Female Chastity.—With regard to female chastity, I imagine they are better, certainly not worse, than the Malays. The “Orang Kayas” have many cases of adultery to settle, which do not, however, cause much excitement in the tribe.
Divorces are very common, one can scarcely meet with a middle-aged Dayak who has not had two, and often three or more wives. I have heard of a girl of seventeen or eighteen years who had already had three husbands. Repudiation, which is generally done by the man or woman running away to the house of a near relation, takes place for the slightest cause—personal dislike or disappointments, a sudden quarrel, bad dreams, discontent with their partners’ powers of labour or their industry, or in fact, any excuse which will help to give force to the expression, “I do not want to live with him or her any longer.”
A woman has deserted her husband when laid up with a bad foot, and consequently unable to work, and returned to him when recovered, but this is perhaps to obtain her food on easier terms.
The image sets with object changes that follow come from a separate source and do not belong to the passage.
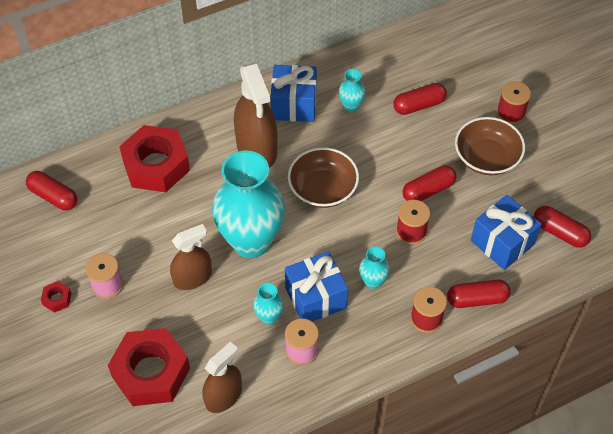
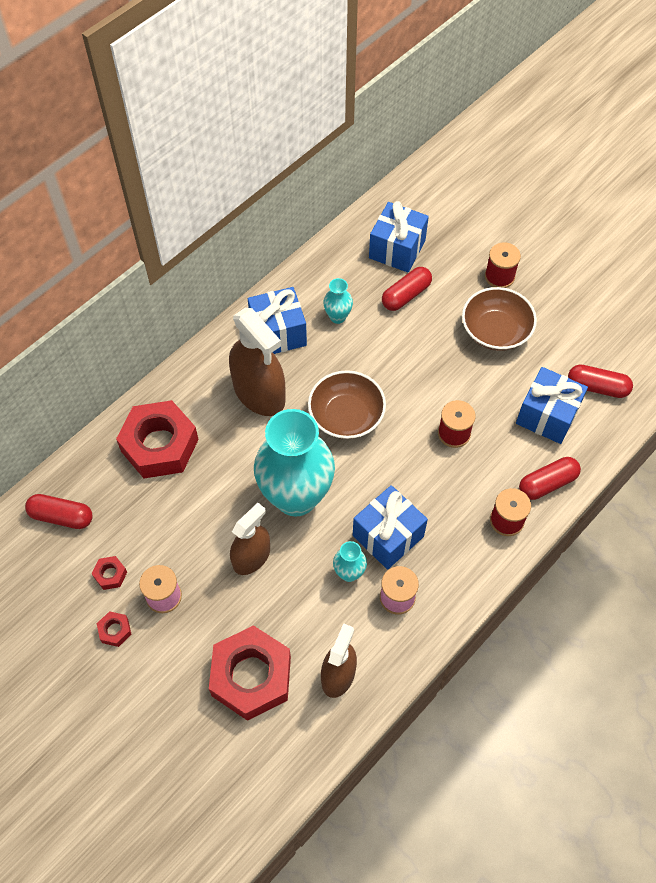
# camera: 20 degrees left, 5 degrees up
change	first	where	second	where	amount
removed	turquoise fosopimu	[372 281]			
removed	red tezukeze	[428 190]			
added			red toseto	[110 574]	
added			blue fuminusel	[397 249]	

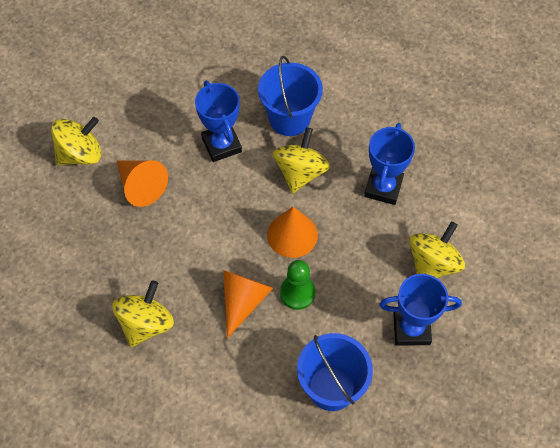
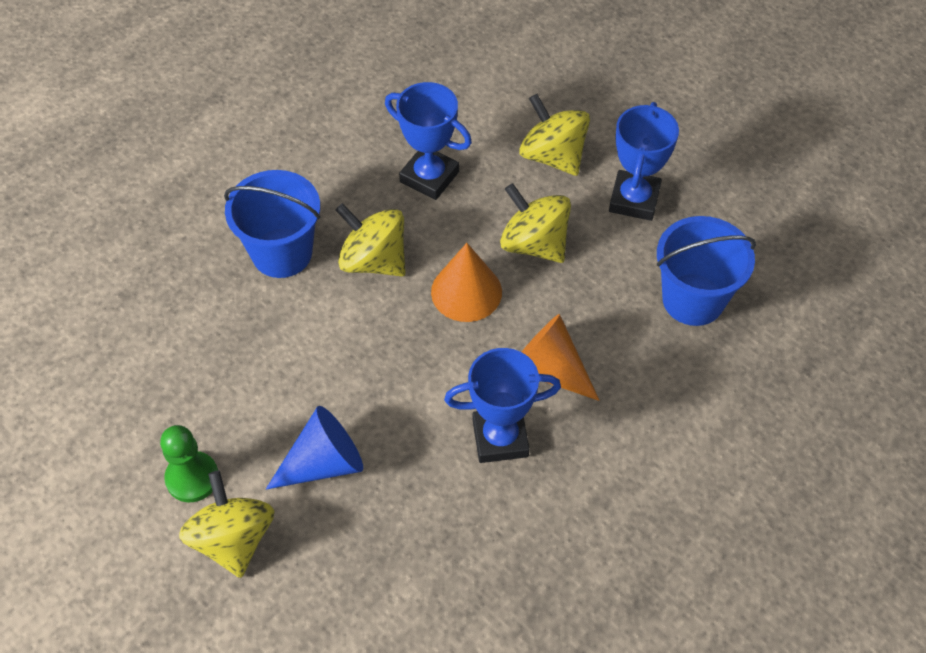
# camera: 75 degrees left, 5 degrees down
change	first	where	second	where	amount
moved	yellow novukox	[146 324]		[534 244]	
recoloured	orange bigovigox	[141 186]	blue bigovigox	[324 463]	
moved	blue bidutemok	[221 145]		[500 438]	
moved	green lapokek	[297 293]		[192 478]	

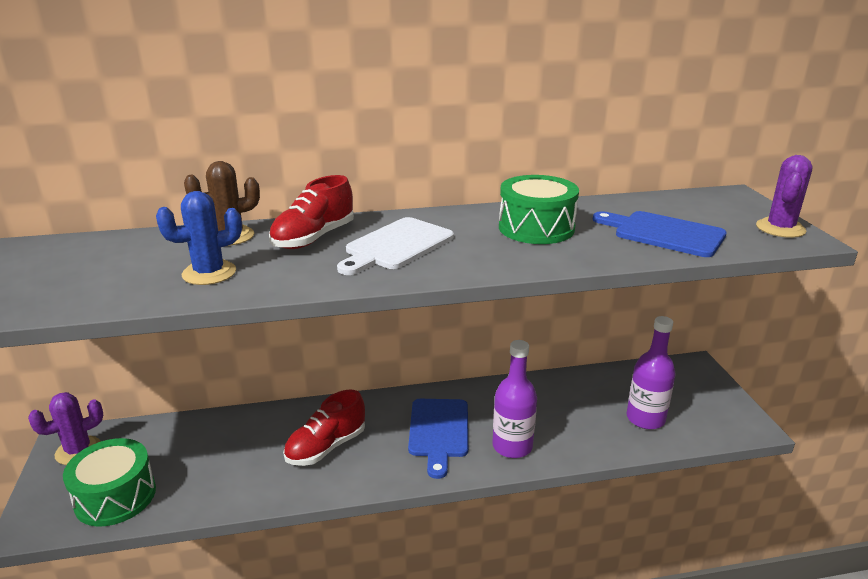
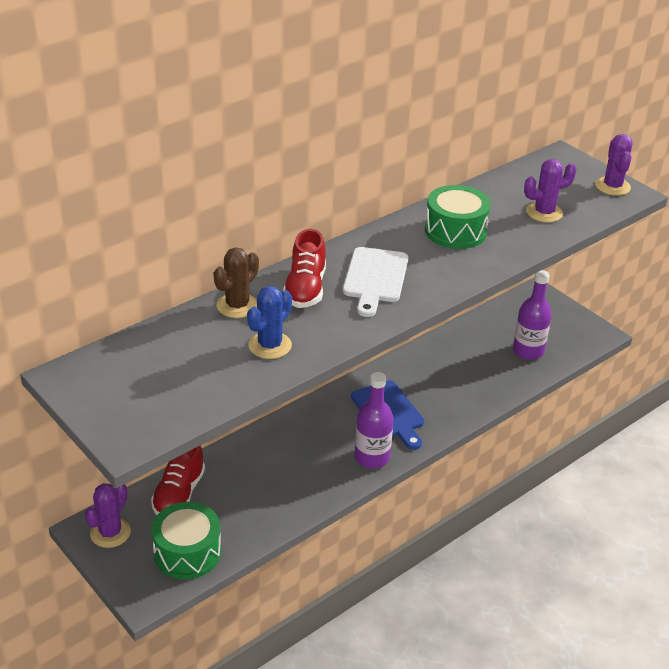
# camera: 30 degrees left, 10 degrees up
change	first	where	second	where	amount
moved	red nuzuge	[326 447]		[179 494]	
moved	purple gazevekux	[512 446]		[372 457]	
replaced	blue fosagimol	[664 233]	purple lolakik	[544 213]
A lad once forced his mother to divorce her husband, the lad’s stepfather, because the latter tried to get too much work out of his stepson, and let his own children by a former marriage remain idle. The stepson did not understand why he should contribute to the support of his half-brothers, so he told his mother she must leave her husband, or he would leave her, and live with his late father’s relatives. She preferred her son’s society to her husband’s.
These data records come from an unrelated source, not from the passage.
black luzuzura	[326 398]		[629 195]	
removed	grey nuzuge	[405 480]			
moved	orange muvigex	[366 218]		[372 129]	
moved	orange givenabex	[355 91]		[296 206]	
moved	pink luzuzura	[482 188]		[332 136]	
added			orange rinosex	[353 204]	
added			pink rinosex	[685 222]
In fact, marriage among the Dayaks is a business of partnership for the purpose of having children, dividing labour, and by means of their offspring providing for their old age. It is, therefore, entered into and dissolved almost at pleasure. If a husband divorces his wife, except for the sake of adultery, he has to pay her a fine of two small jars, or about two rupees. If a woman puts away her husband, she pays him a jar, or one rupee. If a wife commits adultery the husband can put her away if he please; though if she be a strong, useful woman, he sometimes does not do so, and her lover pays him a fine of one “tajau,” a large jar equal to twelve small jars, valued at twelve rupees. If a separation take place, the guilty wife also gives her husband about two rupees. If a husband commit adultery, the wife can divorce him, and fine his paramour eight rupees, but she gets nothing from her unfaithful spouse. There is one cause of divorce, where the blame rests on neither party, but on their superstitions. When a couple are newly married, if a deer, or gazelle, or a mouse deer utter a cry at night near the house in which the pair are living, it is an omen of ill—they must separate, or the death of one would ensue. This might be a great trial to a European lover; the Dayaks, however, take the matter very philosophically.
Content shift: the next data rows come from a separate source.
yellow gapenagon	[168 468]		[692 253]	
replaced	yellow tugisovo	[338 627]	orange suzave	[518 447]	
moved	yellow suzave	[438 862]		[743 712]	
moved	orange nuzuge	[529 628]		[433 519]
Mr. Chalmers mentions to me the case of a young Peninjau man who was divorced from his wife on the third day after marriage. The previous night a deer had uttered its warning cry, and separate they must. The morning of the divorce he chanced to go into the “head-house,” and there sat the bridegroom contentedly at work.
“Why are you here?” he was asked, as the “head-house” is frequented by bachelors and boys only; “what news of your new wife?”
“I have no wife, we were separated this morning, because the deer cried last night.”
“Are you sorry?”
“Very sorry.”
“What are you doing with that brass wire?”
“Making perik”—the brass chain-work which the women wear round their waists—“for a young woman whom I want to get for my new wife.”